Work order:
The answer must consist of every line below that contains the word "lists".

The input:
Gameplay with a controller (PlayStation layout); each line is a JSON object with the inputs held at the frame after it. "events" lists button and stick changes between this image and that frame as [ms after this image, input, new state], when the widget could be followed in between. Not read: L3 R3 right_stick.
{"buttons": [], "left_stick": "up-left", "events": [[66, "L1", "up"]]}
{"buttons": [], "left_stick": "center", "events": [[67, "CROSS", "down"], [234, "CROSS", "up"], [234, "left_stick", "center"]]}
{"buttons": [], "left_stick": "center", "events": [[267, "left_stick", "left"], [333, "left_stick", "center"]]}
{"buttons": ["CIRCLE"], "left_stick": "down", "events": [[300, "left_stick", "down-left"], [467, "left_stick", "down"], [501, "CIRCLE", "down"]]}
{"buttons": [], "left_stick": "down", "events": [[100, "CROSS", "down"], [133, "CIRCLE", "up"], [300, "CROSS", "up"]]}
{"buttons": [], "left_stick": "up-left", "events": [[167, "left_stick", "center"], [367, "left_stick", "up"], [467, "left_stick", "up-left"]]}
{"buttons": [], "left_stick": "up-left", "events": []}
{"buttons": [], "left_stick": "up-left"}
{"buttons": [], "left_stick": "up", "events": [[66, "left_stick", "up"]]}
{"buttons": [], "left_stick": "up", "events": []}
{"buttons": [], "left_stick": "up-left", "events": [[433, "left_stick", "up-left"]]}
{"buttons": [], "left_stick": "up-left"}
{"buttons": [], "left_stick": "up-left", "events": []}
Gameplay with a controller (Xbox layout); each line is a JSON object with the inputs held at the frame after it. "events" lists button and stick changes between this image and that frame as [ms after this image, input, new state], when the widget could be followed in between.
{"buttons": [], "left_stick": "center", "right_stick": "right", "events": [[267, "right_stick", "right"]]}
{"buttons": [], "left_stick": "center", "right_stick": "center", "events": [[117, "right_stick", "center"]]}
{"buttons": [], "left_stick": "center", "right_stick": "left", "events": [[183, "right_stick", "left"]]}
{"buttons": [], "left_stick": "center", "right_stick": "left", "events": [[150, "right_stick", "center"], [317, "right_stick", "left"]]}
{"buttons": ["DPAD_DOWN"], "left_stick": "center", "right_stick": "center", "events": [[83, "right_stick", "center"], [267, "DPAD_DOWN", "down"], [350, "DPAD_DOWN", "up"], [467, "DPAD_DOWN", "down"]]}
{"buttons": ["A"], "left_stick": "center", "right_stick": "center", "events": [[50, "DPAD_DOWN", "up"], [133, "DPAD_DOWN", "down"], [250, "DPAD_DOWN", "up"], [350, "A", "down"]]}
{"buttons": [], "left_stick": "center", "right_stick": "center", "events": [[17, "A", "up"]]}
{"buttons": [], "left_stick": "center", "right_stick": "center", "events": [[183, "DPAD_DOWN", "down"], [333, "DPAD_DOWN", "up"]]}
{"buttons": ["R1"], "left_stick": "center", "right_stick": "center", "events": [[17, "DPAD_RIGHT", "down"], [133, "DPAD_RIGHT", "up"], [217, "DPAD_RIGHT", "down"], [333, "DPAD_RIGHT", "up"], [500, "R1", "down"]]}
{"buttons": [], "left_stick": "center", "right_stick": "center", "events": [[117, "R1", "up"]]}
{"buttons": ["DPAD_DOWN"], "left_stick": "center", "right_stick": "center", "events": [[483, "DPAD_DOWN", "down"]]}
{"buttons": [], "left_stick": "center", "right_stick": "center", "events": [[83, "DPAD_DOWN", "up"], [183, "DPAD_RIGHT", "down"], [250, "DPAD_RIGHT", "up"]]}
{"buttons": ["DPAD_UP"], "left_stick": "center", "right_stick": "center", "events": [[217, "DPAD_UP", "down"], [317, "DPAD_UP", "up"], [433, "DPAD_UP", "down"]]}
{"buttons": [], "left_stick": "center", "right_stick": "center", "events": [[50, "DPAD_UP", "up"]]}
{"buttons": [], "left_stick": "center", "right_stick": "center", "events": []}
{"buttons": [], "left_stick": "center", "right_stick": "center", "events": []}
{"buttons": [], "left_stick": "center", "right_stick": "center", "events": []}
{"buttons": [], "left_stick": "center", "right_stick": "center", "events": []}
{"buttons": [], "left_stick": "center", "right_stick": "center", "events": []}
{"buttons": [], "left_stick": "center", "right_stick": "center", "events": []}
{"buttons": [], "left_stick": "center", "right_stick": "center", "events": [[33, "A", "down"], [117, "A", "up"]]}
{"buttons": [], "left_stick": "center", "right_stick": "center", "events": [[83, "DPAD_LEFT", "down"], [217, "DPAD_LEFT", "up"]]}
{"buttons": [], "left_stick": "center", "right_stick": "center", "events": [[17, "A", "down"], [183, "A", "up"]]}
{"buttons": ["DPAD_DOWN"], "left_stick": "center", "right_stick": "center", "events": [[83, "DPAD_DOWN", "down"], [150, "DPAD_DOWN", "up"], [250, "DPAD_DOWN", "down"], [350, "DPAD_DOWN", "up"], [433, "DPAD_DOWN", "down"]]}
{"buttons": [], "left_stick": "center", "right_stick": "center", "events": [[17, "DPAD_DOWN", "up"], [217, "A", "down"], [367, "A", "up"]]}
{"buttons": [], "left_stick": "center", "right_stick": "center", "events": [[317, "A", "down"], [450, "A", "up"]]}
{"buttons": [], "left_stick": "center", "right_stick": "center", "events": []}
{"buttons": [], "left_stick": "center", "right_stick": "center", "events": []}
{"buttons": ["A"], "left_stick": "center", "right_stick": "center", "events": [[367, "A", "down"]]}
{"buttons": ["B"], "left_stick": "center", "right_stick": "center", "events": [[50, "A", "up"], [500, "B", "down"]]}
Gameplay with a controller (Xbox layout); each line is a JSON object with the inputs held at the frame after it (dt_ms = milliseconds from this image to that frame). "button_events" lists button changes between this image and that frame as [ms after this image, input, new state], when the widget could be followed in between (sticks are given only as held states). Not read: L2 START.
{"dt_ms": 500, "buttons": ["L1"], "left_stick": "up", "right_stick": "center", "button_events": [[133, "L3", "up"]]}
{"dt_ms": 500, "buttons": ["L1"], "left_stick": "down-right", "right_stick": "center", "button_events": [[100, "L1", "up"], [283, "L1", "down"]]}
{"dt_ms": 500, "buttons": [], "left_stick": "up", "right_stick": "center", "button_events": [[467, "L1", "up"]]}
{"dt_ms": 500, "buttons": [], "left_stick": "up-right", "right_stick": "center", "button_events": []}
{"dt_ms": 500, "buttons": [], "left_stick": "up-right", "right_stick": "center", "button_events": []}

Answer box:
Gameplay with a controller (PlayStation layout); each line is a JSON object with the inputs held at the frame after it. "events" lists button and stick changes between this image and that frame as [ms after this image, input, new state], when the widget could be followed in between. Not read: L3 R3 right_stick.
Gameplay with a controller (Xbox layout); each line is a JSON object with the inputs held at the frame after it. "events" lists button and stick changes between this image and that frame as [ms after this image, input, new state], when the widget could be followed in between.
Gameplay with a controller (Xbox layout); each line is a JSON object with the inputs held at the frame after it (dt_ms = milliseconds from this image to that frame). "button_events" lists button changes between this image and that frame as [ms after this image, input, new state], when the widget could be followed in between (sticks are given only as held states). Not read: L2 START.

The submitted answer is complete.